▶ [PROMPT]
Copy the items between the line containing "2013 | column 3: 81,744 -> 81,743" and the line containing "Kingston | Start", inclusive, without any pictures.

▶ [INFORMATION SUPPLIED]
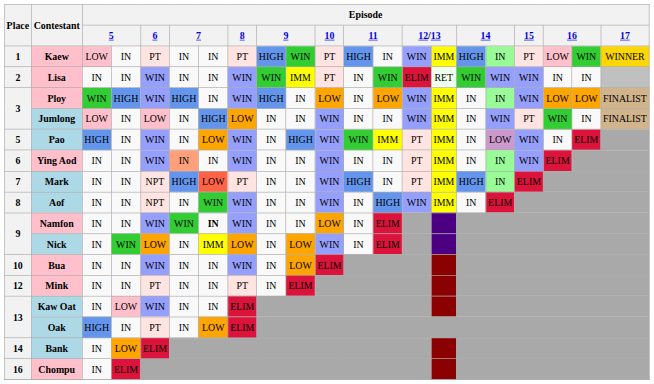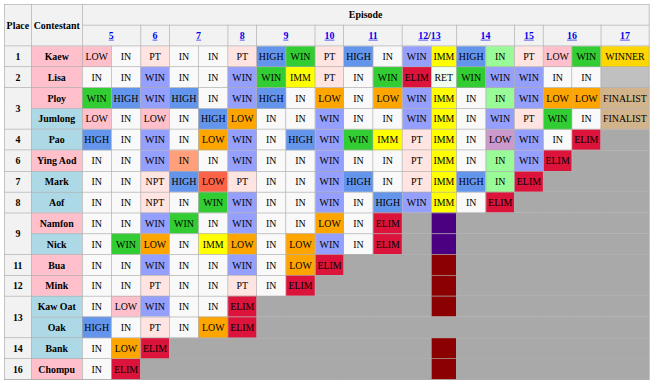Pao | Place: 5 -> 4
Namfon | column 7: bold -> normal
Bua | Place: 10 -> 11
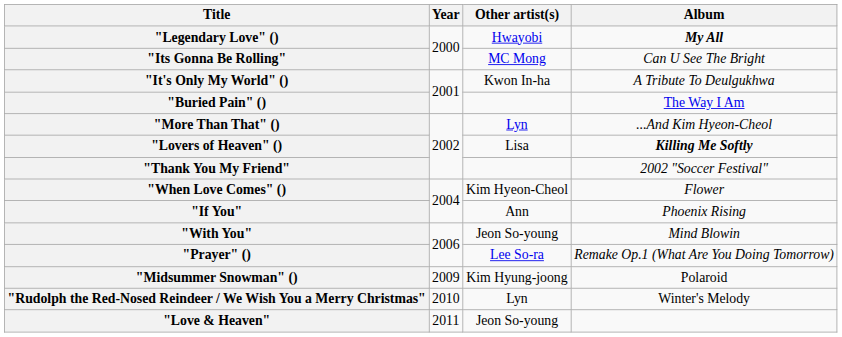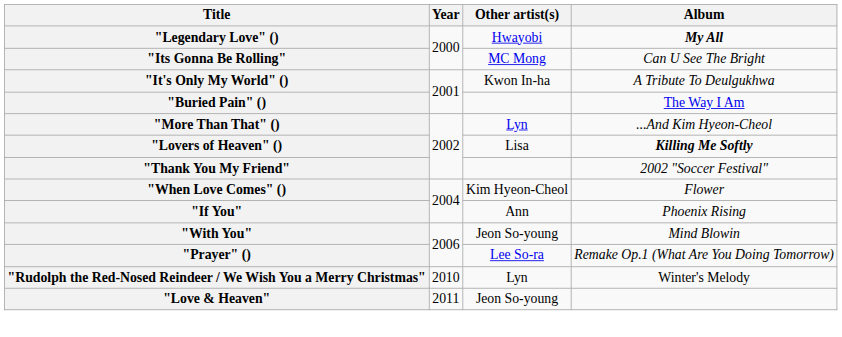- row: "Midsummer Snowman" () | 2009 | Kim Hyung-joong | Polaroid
...
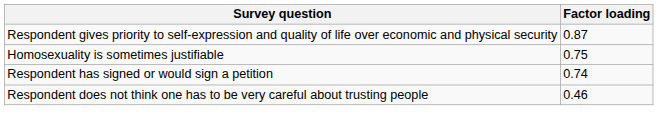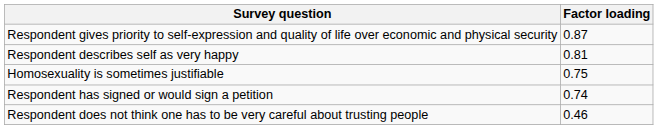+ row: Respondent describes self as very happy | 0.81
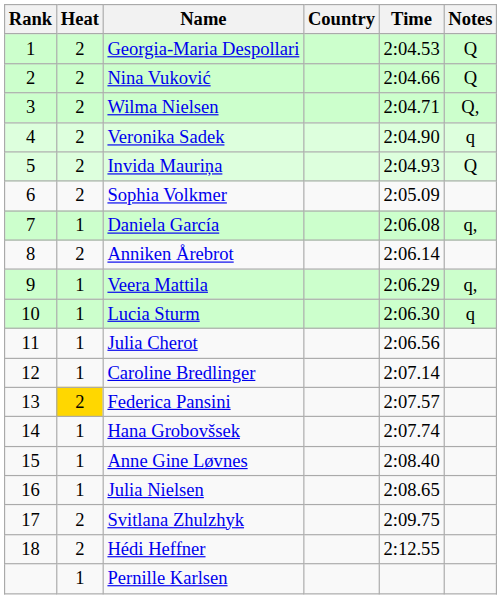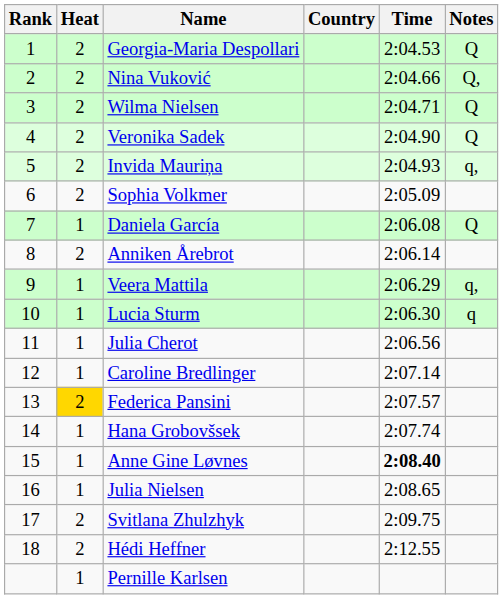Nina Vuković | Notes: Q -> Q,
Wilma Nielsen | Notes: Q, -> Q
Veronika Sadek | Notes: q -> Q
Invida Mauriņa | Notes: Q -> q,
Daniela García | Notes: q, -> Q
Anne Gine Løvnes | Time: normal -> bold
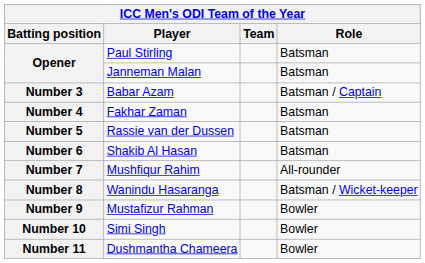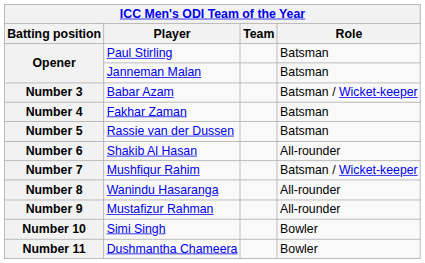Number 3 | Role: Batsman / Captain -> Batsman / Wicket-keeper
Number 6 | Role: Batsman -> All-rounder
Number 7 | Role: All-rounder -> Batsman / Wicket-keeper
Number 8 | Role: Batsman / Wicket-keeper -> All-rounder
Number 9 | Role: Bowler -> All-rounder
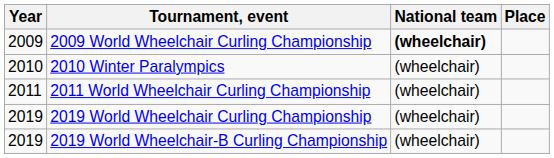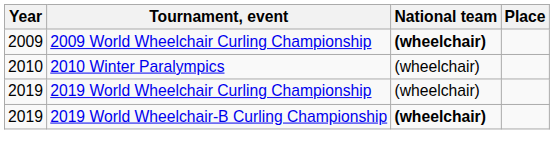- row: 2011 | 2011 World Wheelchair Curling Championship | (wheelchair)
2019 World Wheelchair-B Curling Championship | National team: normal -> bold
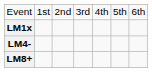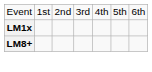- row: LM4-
...
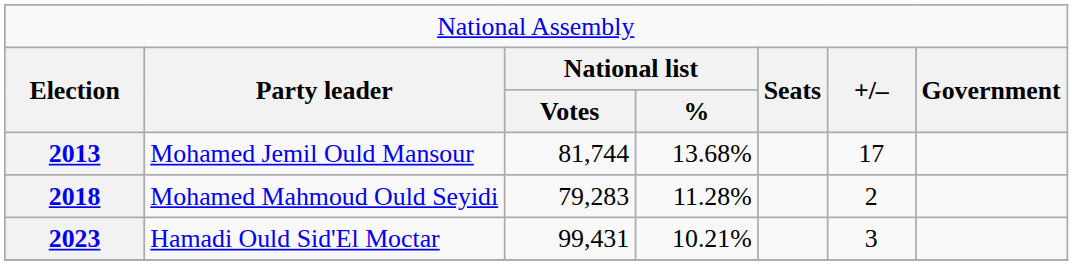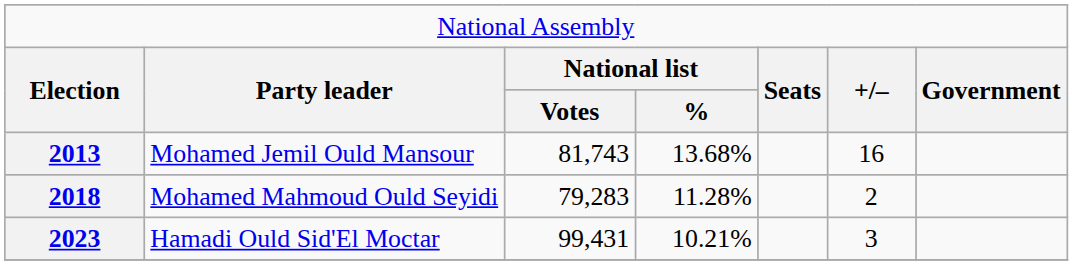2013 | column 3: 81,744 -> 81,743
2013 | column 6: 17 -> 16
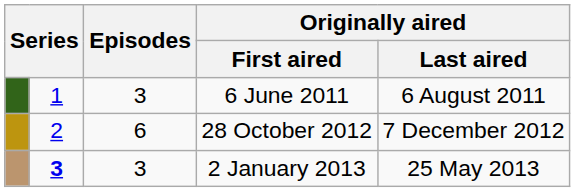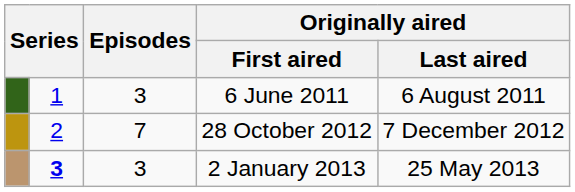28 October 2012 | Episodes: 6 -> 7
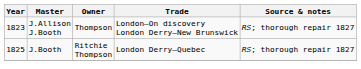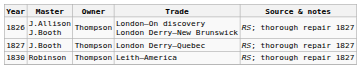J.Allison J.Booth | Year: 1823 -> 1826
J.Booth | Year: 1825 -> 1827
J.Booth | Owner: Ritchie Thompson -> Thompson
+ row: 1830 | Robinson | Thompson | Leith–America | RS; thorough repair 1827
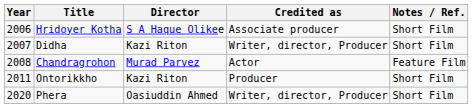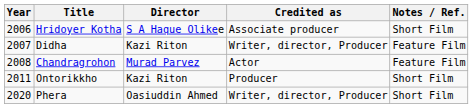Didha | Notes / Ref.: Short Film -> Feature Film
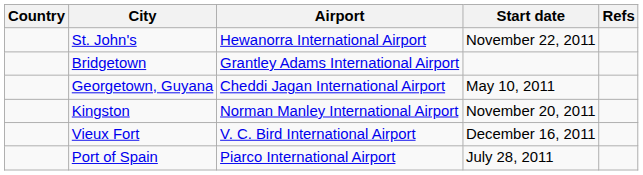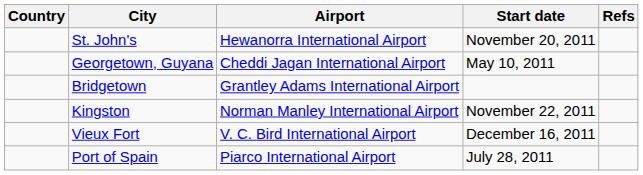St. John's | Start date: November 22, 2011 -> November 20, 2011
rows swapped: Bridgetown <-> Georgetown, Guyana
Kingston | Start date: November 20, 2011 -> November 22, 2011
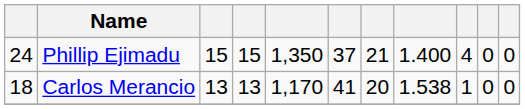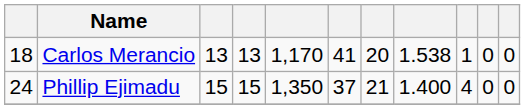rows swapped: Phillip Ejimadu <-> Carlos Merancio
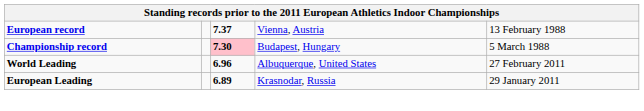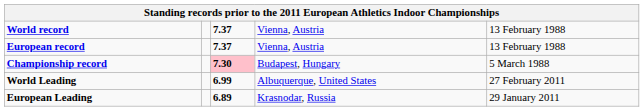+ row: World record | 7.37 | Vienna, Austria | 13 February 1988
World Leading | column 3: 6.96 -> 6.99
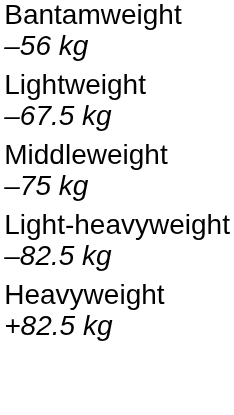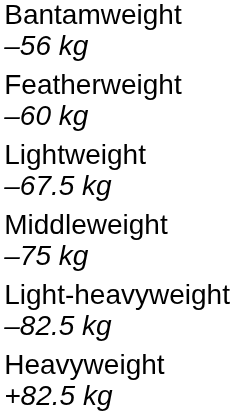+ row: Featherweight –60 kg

▶ [RESULT FOR THIS EXERCISE]
2013 | column 3: 81,744 -> 81,743
2013 | column 6: 17 -> 16
28 October 2012 | Episodes: 6 -> 7
J.Allison J.Booth | Year: 1823 -> 1826
J.Booth | Year: 1825 -> 1827
J.Booth | Owner: Ritchie Thompson -> Thompson
+ row: 1830 | Robinson | Thompson | Leith–America | RS; thorough repair 1827
Didha | Notes / Ref.: Short Film -> Feature Film
St. John's | Start date: November 22, 2011 -> November 20, 2011
rows swapped: Bridgetown <-> Georgetown, Guyana
Kingston | Start date: November 20, 2011 -> November 22, 2011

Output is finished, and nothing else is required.